▸ **EXCERPT**:
%%

The U.S. Government discusses religious freedom issues with UNMIK, the PISG, and religious representatives as part of its overall policy to promote human rights. The U.S. Government intervened in specific cases to ensure that damage to Serbian Orthodox churches and other patrimonial sites was repaired. UNMIK, the NATO-led international peacekeeping force (KFOR), and the Kosovo Police Service (KPS) provided security and protection arrangements for churches and patrimonial sites.

Section I. Religious Demography

Kosovo has an area of approximately 4,211 square miles and a population of 2 million, although the last credible census was taken in the 1980s. Islam is the predominant faith, professed by most of the majority ethnic Albanian population; the Bosniak, Gorani, and Turkish communities; and some of the Roma/Ashkali/Egyptian community, although religion is not a significant factor in public life. Religious rhetoric was largely absent from public discourse in Muslim communities, mosque attendance was low, and public displays of conservative Islamic dress and culture were minimal. The Serb population, estimated at 100,000 to 120,000 persons, is largely Serbian Orthodox. Approximately 3 percent of ethnic Albanians are Roman Catholic. Catholic communities are concentrated around Catholic churches in Prizren, Klina, and Gjakova. Protestants make up less than 1 percent of the population and have small populations in most cities, with the largest concentration located in Pristina. There are no synagogues or Jewish institutions; there are reportedly two families whose members have Jewish roots. The number of atheists or those who do not practice any religion are difficult to determine, and estimates are largely unreliable.

Missionaries are present. In May 2007 the Ministry of Public Services reported that 101 faith-based or religious organizations, whose goals included providing humanitarian assistance or faith-based outreach, worked in Kosovo.

Section II. Status of Religious Freedom

Legal/Policy Framework

Kosovo continued to be administered under the civil authority of UNMIK, pursuant to U.N. Security Council Resolution 1244. In 2001 UNMIK promulgated the Constitutional Framework for Provisional Self-Government in Kosovo, which incorporates international human rights conventions and treaties, including those provisions that protect religious freedom and prohibit discrimination based on religion and ethnicity; UNMIK and the PISG generally respected this right in practice. UNMIK, the Organization for Security and Cooperation in Europe, and the PISG officially promoted respect for religious freedom and tolerance in administering Kosovo and in carrying out programs for its reconstruction and development. UNMIK, as the final administrative decision-maker, sought to protect religious freedom in full.

%%

▸ **WORK TASK**: Carry on the report on religious freedom in Kosovo, starting after its last sentence. The lines that follow are separate material and have no connection to the Kosovo religious freedom report.

▸ **DATA FOR REVIEW**:
%%

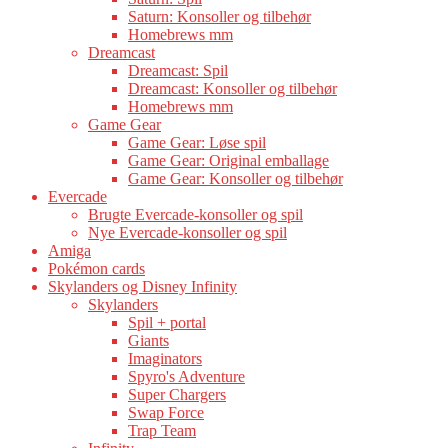
Saturn: Konsoller og tilbehør
Homebrews mm
Dreamcast
Dreamcast: Spil
Dreamcast: Konsoller og tilbehør
Homebrews mm
Game Gear
Game Gear: Løse spil
Game Gear: Original emballage
Game Gear: Konsoller og tilbehør
Evercade
Brugte Evercade-konsoller og spil
Nye Evercade-konsoller og spil
Amiga
Pokémon cards
Skylanders og Disney Infinity
Skylanders
Spil + portal
Giants
Imaginators
Spyro's Adventure
Super Chargers
Swap Force
Trap Team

%%

▸ **WRITTEN RESPONSE**:
In July 2006 the Assembly passed the Law on Religious Freedom, which the Special Representative of the U.N. Secretary-General (SRSG) promulgated in August 2006. The law affirms the right to freedom of expression, conscience, and religion to all residents regardless of their religious convictions. It provides for the separation of religious communities from public institutions and for equal rights and obligations to all religious communities, and it stipulates that there is no official religion. The law also defines unique legal provisions that provide equal rights and obligations to all religious communities.

UNMIK recognizes as official holidays some but not all Orthodox, Islamic, and Catholic holy days, including Eid-al-Adha, Orthodox Easter Monday, the beginning of Ramadan, Eid al-Fitr, Orthodox Assumption Day, Orthodox Christmas, and Western Christmas.

There are no mandatory registration regulations for religious groups; however, to purchase property or receive funding from UNMIK or other international organizations, religious groups must register with the Ministry of Public Services as nongovernmental organizations (NGOs). Religious leaders have complained that they should have special status apart from that of NGOs.

Restrictions on Religious Freedom

UNMIK, PISG, and KFOR policy and practice contributed to the generally free practice of religion. However, Protestants continued to report that they experienced discrimination in media access, particularly by the public Radio and Television Kosovo (RTK). Protestants also reported that Decani Municipality denied them permission to build a church facility on privately owned land they had purchased, citing negative reaction from local citizens, and that the Ministry of Environment and Spatial Planning upheld the decision. The legal case over issuance of the building permit was before the Supreme Court at the end of the period covered by this report. Protestants also reported that the lack of a tax exemption for importing donated charitable goods hindered their efforts.

Education legislation and regulations provide for a separation between religious and public spheres. Pursuant to a 2002 law requiring public education institutions to refrain from religious instruction or other activities promoting any specific religion, the Ministry of Education prohibited the wearing of headscarves. The Ministry continued to enforce this prohibition, particularly at schools with obligatory uniforms, despite a 2004 opinion issued by the Ombudsperson that the rule should apply only to teachers and school officials, not students. Following mediation by the Ombudsperson, a primary school student dismissed from class in April 2005 for wearing a veil completed her education through correspondence classes and received her diploma during the period covered by this report. The Ombudsperson reported that no new complaints of violations of religious rights were received during the year.

There were no reports of religious prisoners or detainees in Kosovo.

Forced Religious Conversion

There were no reports of forced religious conversion, including of minor U.S. citizens who had been abducted or illegally removed from the United States, or of the refusal to allow such citizens to be returned to the United States.

Improvements and Positive Developments in Respect for Religious Freedom

In September 2006 UNMIK and UNESCO signed an umbrella Memorandum of Understanding (MOU) on reconstruction and conservation of cultural heritage sites, including religious sites. In January 2007 SRSG Joachim Ruecker and UNESCO signed the first of several supplemental agreements under the MOU to allow UNESCO to go forward with the reconstruction and conservation of seven cultural heritage sites. The sites include the Church of the Presentation of the Virgin in Lipjan/Lipljan, the St. Sava Church in Mitrovica, the Hadum Mosque in Gjakove/Djakovica, the Church of St. Archangel Michael in Shtime/Stimlje, the Budisavci Monastery in Kline/Klina, the mosque in Decan/Decani, and the "hamam" (Turkish bath) in Mitrovica.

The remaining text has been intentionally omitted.